The new FTZs will follow the example of Shanghai and adopt the negative list approach, Feng said.
Copying Financial Pilots
The most watched aspect of the Shanghai FTZ is financial sector reforms, such as liberalization of the capital account and interest rates, and cross-border settlement of the yuan. Since the zone opened, financial regulators have approved 51 measures regarding financial reforms.
One of the most applauded moves was the May launch of a free-trade account that allows for greater flexibility in cross-border yuan flows. Money transfers between the accounts and those between the accounts and offshore or non-resident accounts – opened with a bank in China by overseas entities and individuals – are not subject to the restrictions on cross-border fund flows. By the end of October, 10 Chinese commercial banks joined the pilot and around 7,000 accounts had been opened.
Many experts say the steps taken by the Shanghai FTZ have fallen short of expectations. Some measures implemented in the Shanghai FTZ have brought on little changes, a senior executive of a financial company in Guangdong said.
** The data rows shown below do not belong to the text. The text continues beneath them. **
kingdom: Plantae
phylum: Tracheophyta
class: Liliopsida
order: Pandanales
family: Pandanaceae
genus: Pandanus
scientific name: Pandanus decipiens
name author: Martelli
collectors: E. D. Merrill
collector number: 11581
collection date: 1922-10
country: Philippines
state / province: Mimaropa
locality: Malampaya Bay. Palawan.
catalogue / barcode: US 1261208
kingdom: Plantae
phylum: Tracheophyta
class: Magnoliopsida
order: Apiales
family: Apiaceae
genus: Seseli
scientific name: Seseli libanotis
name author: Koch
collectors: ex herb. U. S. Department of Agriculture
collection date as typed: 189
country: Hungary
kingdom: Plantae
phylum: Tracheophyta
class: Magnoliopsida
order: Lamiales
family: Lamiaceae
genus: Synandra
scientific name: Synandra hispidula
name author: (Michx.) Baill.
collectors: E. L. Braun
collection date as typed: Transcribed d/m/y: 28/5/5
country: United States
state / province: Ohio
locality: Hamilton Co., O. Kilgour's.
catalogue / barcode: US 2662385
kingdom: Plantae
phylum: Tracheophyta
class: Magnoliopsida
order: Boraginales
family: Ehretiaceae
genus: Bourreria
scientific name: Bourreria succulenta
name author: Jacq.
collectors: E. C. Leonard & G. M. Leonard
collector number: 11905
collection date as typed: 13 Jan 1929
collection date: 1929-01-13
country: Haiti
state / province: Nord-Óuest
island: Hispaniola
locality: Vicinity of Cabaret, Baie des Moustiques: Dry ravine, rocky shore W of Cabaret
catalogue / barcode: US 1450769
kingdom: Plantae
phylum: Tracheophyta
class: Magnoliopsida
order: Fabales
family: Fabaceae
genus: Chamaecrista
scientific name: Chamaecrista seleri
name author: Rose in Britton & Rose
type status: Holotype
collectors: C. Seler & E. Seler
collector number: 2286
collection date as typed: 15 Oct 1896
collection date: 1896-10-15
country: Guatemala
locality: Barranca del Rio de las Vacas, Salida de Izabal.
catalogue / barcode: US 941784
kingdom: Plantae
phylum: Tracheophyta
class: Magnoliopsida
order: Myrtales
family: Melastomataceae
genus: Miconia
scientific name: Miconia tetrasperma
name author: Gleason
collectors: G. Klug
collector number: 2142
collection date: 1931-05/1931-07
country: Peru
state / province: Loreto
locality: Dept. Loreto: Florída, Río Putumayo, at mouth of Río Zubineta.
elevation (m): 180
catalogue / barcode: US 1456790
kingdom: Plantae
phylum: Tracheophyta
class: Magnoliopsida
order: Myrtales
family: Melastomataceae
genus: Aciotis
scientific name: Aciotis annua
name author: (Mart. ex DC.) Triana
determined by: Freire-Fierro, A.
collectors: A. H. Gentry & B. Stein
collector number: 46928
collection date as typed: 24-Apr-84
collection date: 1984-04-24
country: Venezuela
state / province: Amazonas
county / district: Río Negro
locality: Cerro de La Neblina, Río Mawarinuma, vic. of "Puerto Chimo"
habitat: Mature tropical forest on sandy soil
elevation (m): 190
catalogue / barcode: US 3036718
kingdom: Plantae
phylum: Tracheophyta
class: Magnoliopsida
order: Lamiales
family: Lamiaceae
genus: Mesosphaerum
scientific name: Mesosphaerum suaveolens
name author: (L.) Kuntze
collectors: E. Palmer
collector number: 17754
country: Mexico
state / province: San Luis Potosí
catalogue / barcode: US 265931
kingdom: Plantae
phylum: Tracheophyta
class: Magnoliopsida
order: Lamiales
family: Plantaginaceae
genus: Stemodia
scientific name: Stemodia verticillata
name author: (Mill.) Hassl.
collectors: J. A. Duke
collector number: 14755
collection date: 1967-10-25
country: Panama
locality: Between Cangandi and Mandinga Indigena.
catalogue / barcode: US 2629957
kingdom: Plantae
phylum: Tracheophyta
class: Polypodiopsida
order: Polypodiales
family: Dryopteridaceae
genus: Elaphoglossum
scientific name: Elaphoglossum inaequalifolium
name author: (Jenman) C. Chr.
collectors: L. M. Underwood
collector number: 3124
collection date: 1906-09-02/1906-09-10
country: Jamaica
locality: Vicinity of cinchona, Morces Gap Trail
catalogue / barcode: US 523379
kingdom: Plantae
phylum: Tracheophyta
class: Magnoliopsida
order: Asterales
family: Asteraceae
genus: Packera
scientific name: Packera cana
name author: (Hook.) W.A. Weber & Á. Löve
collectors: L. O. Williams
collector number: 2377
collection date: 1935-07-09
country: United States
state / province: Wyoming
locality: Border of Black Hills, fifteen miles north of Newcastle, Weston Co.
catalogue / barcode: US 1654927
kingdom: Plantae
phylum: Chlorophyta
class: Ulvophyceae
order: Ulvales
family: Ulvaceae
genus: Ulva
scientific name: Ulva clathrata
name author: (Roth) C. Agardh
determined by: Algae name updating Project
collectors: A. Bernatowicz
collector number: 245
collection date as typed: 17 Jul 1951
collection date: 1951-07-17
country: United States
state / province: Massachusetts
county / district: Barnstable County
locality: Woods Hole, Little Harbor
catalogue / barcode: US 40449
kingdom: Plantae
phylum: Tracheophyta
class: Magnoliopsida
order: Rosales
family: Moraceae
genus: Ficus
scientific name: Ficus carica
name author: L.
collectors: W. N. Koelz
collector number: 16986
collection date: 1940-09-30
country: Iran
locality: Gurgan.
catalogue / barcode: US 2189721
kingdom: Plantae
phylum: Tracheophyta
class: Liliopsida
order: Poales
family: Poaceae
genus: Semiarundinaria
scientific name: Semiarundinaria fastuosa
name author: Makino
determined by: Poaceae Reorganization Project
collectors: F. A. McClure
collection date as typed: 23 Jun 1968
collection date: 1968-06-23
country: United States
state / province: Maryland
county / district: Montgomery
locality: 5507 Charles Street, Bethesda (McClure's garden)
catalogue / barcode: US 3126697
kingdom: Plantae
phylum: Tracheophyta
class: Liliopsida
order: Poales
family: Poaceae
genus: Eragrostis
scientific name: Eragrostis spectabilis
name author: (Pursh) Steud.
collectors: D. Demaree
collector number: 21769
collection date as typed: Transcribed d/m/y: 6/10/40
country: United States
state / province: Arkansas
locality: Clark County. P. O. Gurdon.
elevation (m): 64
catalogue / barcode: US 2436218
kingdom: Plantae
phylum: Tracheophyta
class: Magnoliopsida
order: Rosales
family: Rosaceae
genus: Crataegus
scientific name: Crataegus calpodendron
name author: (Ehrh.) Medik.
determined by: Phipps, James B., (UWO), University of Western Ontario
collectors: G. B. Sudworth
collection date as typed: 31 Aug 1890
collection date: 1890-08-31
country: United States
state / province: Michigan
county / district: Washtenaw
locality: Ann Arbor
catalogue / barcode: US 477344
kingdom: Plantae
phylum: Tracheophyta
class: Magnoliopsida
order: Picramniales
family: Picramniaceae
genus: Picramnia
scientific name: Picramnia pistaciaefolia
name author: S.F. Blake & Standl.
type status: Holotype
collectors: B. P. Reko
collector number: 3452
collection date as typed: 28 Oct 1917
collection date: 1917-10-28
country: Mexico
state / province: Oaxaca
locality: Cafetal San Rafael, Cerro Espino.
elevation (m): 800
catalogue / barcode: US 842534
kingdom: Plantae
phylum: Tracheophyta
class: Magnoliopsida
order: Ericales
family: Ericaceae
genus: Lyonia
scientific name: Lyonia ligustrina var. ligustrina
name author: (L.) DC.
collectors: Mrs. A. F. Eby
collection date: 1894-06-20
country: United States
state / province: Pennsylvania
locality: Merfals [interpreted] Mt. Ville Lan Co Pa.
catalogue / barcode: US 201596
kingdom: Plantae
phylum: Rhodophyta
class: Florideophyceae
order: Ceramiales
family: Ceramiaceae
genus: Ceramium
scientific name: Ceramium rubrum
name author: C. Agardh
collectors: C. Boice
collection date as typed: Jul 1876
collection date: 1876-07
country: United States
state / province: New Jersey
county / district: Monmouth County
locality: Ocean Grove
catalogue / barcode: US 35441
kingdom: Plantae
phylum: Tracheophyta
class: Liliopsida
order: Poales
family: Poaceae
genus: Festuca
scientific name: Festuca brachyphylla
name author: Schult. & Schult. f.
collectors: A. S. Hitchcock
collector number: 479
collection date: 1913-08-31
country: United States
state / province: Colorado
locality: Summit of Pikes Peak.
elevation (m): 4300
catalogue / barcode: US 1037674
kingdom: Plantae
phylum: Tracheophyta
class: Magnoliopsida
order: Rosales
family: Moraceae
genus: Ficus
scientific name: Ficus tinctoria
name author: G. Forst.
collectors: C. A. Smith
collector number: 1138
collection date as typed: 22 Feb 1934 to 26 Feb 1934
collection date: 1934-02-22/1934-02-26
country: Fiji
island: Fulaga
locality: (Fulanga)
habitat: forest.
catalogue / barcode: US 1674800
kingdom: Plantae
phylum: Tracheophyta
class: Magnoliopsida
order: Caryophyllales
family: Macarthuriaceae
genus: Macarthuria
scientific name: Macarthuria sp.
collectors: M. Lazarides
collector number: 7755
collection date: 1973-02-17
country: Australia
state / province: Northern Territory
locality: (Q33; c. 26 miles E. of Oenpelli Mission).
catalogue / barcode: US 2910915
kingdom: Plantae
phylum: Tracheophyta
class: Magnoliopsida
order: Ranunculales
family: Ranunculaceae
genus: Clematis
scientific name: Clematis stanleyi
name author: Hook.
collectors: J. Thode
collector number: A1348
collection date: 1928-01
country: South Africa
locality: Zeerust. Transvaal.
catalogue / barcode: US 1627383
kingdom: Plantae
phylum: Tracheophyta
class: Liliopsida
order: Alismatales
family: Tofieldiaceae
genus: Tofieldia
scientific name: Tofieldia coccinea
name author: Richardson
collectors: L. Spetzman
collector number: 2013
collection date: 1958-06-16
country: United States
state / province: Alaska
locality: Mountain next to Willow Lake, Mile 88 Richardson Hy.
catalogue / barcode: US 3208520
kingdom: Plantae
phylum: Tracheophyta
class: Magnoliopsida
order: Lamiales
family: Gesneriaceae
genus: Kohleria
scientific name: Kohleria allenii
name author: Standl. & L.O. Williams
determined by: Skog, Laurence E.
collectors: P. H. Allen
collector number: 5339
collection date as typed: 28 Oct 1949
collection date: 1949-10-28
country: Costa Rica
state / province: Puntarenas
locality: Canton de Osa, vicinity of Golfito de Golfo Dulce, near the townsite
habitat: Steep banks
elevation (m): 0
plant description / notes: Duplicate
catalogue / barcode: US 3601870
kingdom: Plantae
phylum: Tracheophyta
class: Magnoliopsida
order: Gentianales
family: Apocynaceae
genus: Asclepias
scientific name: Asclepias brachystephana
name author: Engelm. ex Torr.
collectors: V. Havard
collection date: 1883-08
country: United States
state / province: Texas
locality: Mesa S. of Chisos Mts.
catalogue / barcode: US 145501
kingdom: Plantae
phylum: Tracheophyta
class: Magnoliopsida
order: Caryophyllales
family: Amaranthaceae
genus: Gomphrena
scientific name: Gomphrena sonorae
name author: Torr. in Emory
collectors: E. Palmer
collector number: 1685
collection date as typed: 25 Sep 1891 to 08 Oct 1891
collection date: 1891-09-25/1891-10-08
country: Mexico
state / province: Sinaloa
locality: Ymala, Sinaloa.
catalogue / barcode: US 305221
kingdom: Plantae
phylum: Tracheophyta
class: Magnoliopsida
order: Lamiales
Cheng Bo, the secretary general of the Free Trade Zone Research Center at Shanghai University of Finance and Economics, said companies must meet many requirements to be part of the experimental reforms. Most of the qualified companies have operated in the bonded area for many years and have little demand for capital. Meanwhile, new entrants with greater demand for funding fail to meet the requirements.
"The Shanghai FTZ has tackled some issues (in financial reform), but not the fundamental ones," Cheng said. The FTZ should assess its measures and work closer with central government agencies to further deepen and expand the reforms.
Zhang Xin, deputy director of the central bank's branch in Shanghai, said at a September 28 ceremony marking the anniversary of the FTZ's opening that the capital account liberalization pilot would serve as a test for nationwide reform. The free-trade account program will be a starting point for the overall liberalization of the capital account.
However, a source close to the Guangdong's commercial department said the experiment to push capital account liberalization in Shanghai will not be expanded soon.
Ji, from PricewaterhouseCoopers, said it would take a lot time to improve the regulation and the free-trade account system, and assess the performance of reforms. In addition, time was needed to work out sufficient supervision before measures could be expanded.
The Shanghai FTZ is also backed by Beijing's ambition to develop the city into an international financial hub, and Ji said this means the zone will continue to serve as testing ground for overall and systemic reforms of the financial sector.